#### Passage:
The next infill well locations are selected by the SPSA algorithm and assigned to new grids in the reservoir. Oil and water production and water injection are again calculated using the flow simulator and another net present value is calculated for new placements. This continuous procedure is an automatic-intelligent approach. The coupling of reservoir simulator and Matlab enables us to repeat this procedure automatically for numerous wells arrangements across the reservoir while the program intelligently produces new allocations.

4 Results and discussion

The integrated framework was first validated with the standard five spot well placements in a synthetic reservoir with lateral homogeneous permeability. Then computationally expensive simulations were performed to attain the best distributions for infill wells intended to enhance development of a mature oil reservoir in China.

[Stored data]
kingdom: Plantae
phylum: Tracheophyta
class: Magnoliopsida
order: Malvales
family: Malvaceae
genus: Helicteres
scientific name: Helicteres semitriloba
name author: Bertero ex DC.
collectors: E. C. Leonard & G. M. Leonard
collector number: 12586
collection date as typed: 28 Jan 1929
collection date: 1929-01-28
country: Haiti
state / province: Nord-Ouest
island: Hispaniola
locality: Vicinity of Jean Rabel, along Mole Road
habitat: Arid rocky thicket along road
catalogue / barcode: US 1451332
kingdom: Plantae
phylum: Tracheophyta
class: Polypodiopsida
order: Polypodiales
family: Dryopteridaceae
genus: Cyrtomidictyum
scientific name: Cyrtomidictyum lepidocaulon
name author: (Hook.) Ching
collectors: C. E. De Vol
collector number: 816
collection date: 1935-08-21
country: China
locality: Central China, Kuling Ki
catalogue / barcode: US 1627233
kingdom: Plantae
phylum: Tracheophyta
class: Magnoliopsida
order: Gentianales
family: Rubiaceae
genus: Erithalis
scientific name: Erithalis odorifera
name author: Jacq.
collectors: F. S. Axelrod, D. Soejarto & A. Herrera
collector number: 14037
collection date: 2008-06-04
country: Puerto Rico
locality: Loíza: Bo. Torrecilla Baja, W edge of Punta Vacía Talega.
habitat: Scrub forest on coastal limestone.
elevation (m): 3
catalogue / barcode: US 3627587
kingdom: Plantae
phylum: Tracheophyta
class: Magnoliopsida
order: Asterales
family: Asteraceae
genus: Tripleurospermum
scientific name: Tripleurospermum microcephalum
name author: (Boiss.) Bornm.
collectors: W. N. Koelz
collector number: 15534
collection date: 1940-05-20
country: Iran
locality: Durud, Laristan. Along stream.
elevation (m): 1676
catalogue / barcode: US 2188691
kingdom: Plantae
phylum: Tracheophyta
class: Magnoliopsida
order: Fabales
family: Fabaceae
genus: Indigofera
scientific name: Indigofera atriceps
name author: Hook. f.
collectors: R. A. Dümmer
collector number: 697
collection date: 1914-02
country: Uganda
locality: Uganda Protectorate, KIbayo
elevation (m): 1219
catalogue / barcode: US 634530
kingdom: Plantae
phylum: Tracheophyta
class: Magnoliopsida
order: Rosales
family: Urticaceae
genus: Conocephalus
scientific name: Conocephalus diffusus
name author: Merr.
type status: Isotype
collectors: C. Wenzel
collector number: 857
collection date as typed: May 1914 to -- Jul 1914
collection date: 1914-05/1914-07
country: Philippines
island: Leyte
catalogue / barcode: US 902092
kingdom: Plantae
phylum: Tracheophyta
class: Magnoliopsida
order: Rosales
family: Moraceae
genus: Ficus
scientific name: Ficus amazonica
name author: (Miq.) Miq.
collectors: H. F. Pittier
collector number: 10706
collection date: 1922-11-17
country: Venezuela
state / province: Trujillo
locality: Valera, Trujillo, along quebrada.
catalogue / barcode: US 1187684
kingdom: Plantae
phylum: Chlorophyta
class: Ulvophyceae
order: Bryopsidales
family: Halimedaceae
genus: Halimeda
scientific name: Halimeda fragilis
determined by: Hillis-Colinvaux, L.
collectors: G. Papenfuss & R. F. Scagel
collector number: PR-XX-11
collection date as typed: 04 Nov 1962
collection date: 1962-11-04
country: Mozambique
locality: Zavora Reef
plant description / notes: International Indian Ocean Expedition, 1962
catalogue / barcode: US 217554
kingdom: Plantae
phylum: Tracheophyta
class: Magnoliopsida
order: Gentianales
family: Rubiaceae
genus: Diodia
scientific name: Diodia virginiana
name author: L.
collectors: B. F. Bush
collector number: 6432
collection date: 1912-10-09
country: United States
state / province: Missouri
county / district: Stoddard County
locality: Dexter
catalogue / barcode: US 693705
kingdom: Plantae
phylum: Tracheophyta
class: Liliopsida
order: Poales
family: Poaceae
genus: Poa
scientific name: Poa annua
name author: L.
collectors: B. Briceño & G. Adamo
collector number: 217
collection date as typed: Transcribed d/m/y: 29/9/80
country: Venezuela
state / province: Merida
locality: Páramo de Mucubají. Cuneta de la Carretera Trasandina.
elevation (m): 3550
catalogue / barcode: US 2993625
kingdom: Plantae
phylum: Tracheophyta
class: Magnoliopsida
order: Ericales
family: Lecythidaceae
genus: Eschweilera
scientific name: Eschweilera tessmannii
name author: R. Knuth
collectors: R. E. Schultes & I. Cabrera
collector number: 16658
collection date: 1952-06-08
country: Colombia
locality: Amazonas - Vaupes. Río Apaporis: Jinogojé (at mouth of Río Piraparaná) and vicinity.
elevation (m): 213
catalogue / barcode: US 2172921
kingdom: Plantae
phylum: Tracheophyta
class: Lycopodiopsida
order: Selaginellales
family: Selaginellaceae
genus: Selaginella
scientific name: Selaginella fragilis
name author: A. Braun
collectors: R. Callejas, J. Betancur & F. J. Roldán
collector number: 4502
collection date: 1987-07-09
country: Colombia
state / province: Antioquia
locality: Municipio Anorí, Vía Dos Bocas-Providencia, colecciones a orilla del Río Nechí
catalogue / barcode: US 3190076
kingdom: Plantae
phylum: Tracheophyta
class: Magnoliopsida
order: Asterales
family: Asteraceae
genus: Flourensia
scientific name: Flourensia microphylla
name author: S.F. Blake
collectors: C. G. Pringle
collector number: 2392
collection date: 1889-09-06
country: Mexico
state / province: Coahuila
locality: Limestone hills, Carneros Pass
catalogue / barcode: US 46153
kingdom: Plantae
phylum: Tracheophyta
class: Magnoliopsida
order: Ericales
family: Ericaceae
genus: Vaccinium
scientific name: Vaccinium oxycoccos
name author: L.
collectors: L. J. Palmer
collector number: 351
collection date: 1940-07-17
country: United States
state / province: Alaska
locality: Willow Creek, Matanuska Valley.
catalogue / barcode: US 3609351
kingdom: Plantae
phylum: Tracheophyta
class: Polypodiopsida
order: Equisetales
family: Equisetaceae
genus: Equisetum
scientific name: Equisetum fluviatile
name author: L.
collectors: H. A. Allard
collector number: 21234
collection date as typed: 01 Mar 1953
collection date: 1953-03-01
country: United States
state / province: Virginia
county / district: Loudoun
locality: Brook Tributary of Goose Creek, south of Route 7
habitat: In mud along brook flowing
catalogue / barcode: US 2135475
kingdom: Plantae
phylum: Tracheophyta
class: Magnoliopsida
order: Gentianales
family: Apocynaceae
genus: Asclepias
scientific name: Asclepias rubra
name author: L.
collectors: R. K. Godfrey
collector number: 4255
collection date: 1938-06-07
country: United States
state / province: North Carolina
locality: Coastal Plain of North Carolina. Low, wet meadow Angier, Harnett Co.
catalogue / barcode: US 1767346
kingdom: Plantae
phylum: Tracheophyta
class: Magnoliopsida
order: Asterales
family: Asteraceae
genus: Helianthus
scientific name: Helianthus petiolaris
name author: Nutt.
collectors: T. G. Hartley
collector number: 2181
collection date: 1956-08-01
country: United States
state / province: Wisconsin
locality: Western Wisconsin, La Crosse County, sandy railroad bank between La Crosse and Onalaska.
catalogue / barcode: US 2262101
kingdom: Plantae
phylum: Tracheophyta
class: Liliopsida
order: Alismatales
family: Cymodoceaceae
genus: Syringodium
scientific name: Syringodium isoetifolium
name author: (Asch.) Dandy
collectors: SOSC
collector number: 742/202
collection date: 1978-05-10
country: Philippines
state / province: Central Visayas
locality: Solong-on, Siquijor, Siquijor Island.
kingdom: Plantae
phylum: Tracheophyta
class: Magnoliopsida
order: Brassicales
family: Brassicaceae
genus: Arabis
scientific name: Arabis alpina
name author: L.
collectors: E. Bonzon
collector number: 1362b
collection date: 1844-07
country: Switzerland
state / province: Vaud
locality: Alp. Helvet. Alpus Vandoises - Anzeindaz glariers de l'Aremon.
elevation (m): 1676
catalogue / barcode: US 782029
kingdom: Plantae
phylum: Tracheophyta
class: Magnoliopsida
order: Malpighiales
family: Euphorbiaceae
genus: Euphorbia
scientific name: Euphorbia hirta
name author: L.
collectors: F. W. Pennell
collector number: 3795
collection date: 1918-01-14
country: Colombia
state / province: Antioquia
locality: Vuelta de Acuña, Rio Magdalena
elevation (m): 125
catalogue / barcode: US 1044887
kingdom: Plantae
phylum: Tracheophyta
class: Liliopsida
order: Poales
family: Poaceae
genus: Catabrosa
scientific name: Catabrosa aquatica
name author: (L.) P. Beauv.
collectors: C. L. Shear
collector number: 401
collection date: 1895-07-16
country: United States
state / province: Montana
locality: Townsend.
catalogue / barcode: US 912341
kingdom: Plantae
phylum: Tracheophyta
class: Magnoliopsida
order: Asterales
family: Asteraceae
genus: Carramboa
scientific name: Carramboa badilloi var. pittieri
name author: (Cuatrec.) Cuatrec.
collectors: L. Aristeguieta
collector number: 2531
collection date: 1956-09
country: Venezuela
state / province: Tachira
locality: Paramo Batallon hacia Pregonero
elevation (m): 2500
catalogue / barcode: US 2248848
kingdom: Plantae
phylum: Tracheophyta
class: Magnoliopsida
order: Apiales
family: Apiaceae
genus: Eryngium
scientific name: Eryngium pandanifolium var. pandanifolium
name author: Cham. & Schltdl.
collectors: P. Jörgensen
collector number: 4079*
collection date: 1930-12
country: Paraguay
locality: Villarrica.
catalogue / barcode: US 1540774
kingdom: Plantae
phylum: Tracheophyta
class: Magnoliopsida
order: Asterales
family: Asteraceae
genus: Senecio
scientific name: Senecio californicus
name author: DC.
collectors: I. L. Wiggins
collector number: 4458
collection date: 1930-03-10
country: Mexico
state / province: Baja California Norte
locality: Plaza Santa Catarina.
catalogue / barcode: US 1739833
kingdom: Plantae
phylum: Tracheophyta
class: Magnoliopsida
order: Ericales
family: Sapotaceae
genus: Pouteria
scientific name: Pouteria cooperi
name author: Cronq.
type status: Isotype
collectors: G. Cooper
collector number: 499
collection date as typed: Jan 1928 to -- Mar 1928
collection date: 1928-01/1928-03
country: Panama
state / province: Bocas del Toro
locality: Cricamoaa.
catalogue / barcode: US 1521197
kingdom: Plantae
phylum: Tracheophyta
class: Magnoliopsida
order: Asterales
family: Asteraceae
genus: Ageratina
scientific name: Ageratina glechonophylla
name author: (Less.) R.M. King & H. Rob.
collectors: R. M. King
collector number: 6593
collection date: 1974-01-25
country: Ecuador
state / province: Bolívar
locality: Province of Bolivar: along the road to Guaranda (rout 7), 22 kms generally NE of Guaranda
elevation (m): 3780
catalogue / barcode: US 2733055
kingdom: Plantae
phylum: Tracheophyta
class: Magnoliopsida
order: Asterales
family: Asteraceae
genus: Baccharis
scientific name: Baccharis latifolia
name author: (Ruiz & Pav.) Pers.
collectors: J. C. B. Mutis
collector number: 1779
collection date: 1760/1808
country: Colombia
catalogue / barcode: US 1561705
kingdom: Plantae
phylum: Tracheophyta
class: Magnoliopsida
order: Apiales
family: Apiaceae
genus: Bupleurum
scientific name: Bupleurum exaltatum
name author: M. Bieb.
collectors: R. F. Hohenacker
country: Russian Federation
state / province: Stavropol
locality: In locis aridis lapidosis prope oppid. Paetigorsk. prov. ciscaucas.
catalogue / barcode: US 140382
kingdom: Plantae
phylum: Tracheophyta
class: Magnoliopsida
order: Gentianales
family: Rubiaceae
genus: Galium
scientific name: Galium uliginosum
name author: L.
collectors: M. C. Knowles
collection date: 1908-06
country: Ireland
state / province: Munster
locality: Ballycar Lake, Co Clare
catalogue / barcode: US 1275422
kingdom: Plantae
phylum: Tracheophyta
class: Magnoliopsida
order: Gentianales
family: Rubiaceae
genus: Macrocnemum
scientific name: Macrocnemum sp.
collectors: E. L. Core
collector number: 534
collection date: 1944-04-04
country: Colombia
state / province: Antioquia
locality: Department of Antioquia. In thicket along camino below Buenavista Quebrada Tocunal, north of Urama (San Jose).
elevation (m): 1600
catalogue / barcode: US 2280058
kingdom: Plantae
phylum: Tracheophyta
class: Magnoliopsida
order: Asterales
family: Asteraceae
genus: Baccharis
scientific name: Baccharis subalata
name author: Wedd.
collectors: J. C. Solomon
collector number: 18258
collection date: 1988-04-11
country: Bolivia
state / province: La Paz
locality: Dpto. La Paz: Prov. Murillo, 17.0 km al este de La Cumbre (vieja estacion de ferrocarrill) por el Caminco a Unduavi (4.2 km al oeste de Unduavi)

#### Job 1:
Rewrite the infill well placement passage starting at "4 Results and" and ending at "reservoir in China.", putting "the People's Republic of China" in place of "China".
#### Job 2:
Answer these questions from the passage on infill well placement:
(a) Which algorithm selects the next infill well locations?
(b) What kind of permeability did the synthetic reservoir used for validation have?
(c) In which country is the mature oil reservoir located?
#### Job 3:
Carry on the passage on infill well placement, starting after its final sentence.
The records are not required for any of the work here.

#### Final answer 1:
4 Results and discussion

The integrated framework was first validated with the standard five spot well placements in a synthetic reservoir with lateral homogeneous permeability. Then computationally expensive simulations were performed to attain the best distributions for infill wells intended to enhance development of a mature oil reservoir in the People's Republic of China.

#### Final answer 2:
(a) The SPSA algorithm.
(b) Lateral homogeneous permeability.
(c) China.

#### Final answer 3:
4.1 Synthetic reservoir model

To examine the effectiveness of the integrated approach, a multiple-layer reservoir model was constructed on a 25 × 25×4 three-dimensional grid system. The reservoir model parameters used in this simulation are summarized in Table 1. Initial pressures and saturations were calculated by Eclipse’s equilibration facility. The simulation model involves a three-phase oil-water-gas flow without capillary pressure, running for 900 days. The well configuration consists of five wells, four of which are vertical producers with fixed locations at the corners of the reservoir and penetrate the first three layers. The fifth well is a vertical injector and the goal of this example is to find its best location and perforations. Thus, the number of optimization variables is equal to 6, two of which are well location coordinates (I and J) and the others are well production indexes (WPI) in each reservoir layer. The producers are set to maintain a constant liquid production rate of 500STB/day with a lower limit bottom-hole pressure (BHP) of 1 atm, and the injector is controlled using a constant injection rate of 2000 STB/day with a BHP limit of 4500psi.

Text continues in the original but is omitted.